StevRamos / video_summarization

A computing solution based on deep learning that allows the efficient generation of keyshot type spotlights from videos.
MIT License
20 stars 4 forks source link

What does rate mean in the shapes of features_rgb, features_flow and features_3D? #6

Open Mirli1234 opened 10 months ago

Mirli1234 commented 10 months ago

Hi Stev,

Your work on summarizing videos using different features was very helpful to me. I was inspired a lot by your work and now I have some doubts about the feature extraction process.

What does rate mean in the shapes of features_rgb, features_flow and features_3D?https://github.com/StevRamos/video_summarization/blob/051632fd9e5ad94dd4a2b2bb31ea928f7269c1ac/README.md?plain=1#L86

I hope you can answer this question for me. Thank you so much!

StevRamos commented 10 months ago

Hey Jake! It's cool this work is helping you. I left this project for a while for work reasons but I'll continue to work on it this year so I hope I can get better results

To answer your question, I'm not really sure why I set the rate there. All features should have the same number of subsampled frames, but I guess that there was another rate for them. Like how many subframes by each frame to extract. Unfortunately I'm away from my computer now and I can't check the actual shape of those features. It might be a mistake I made when I was documenting the readme file. Let me know if that's the actual shape of those features, if they are then I'd need to go to my laptop and try to investigate again. Sorry for not remembering this correctly!

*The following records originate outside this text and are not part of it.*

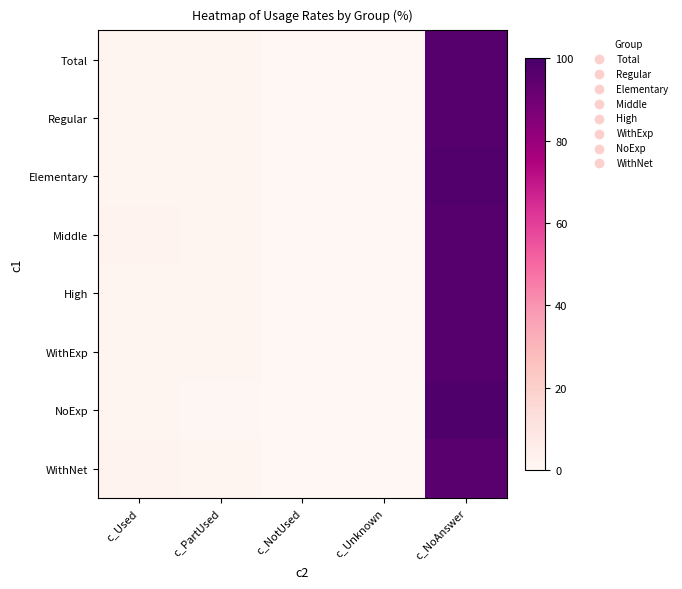

What is the spread (max minus min) of values at c_NotUsed?

0.2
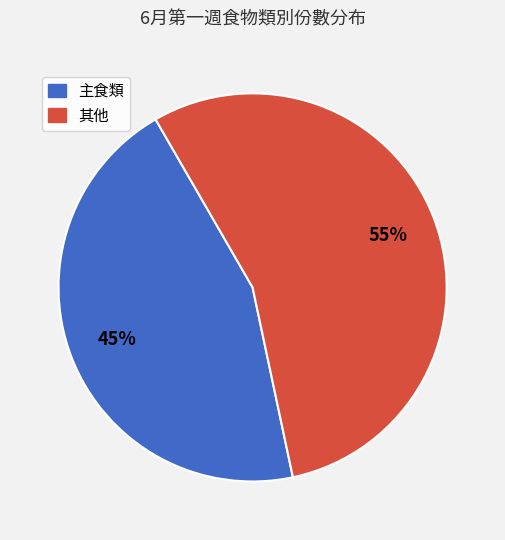

Is there any slice that represents more than half of the pie?

Yes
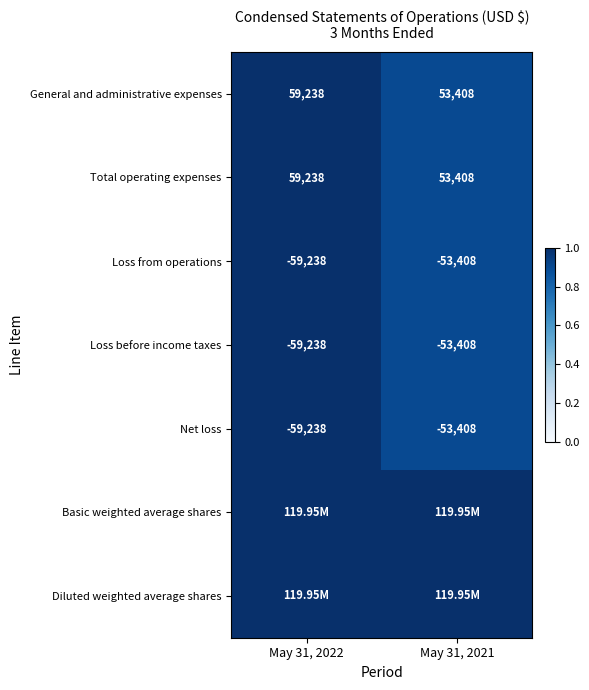

What is the sum of all Total operating expenses values?

112646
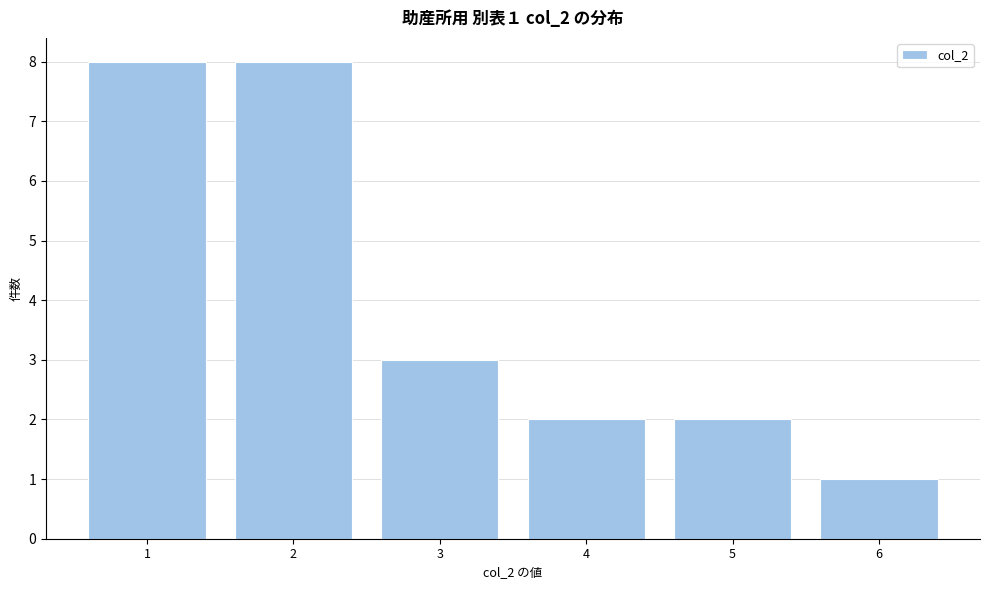

Reading left to right, extract all data points from this chart.

8	8	3	2	2	1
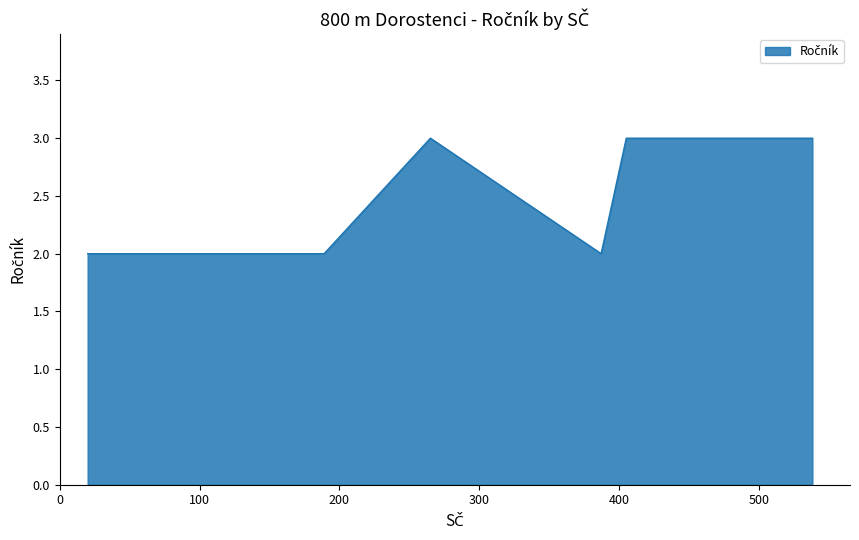

What is the maximum value shown in the chart?

3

Mirli1234 commented 10 months ago

Hey Jake! It's cool this work is helping you. I left this project for a while for work reasons but I'll continue to work on it this year so I hope I can get better results

To answer your question, I'm not really sure why I set the rate there. All features should have the same number of subsampled frames, but I guess that there was another rate for them. Like how many subframes by each frame to extract. Unfortunately I'm away from my computer now and I can't check the actual shape of those features. It might be a mistake I made when I was documenting the readme file. Let me know if that's the actual shape of those features, if they are then I'd need to go to my laptop and try to investigate again. Sorry for not remembering this correctly!

Thank you very much for your reply and for sharing your thoughts on feature extraction. This has been very helpful to me in correctly extracting features using different pre-trained models.

I have another question about the difference in results you obtained with the KTS algorithm for shot segmentation compared to Kaiyang Zhou. I personally think this might be due to you using down-sampled frame features for shot segmentation, while the original paper seems to use features that have not been down-sampled. Thanks again!

StevRamos commented 10 months ago

thank you Jake! that makes sense to me. I will work again on this project during this year, so happy to know these suggestions!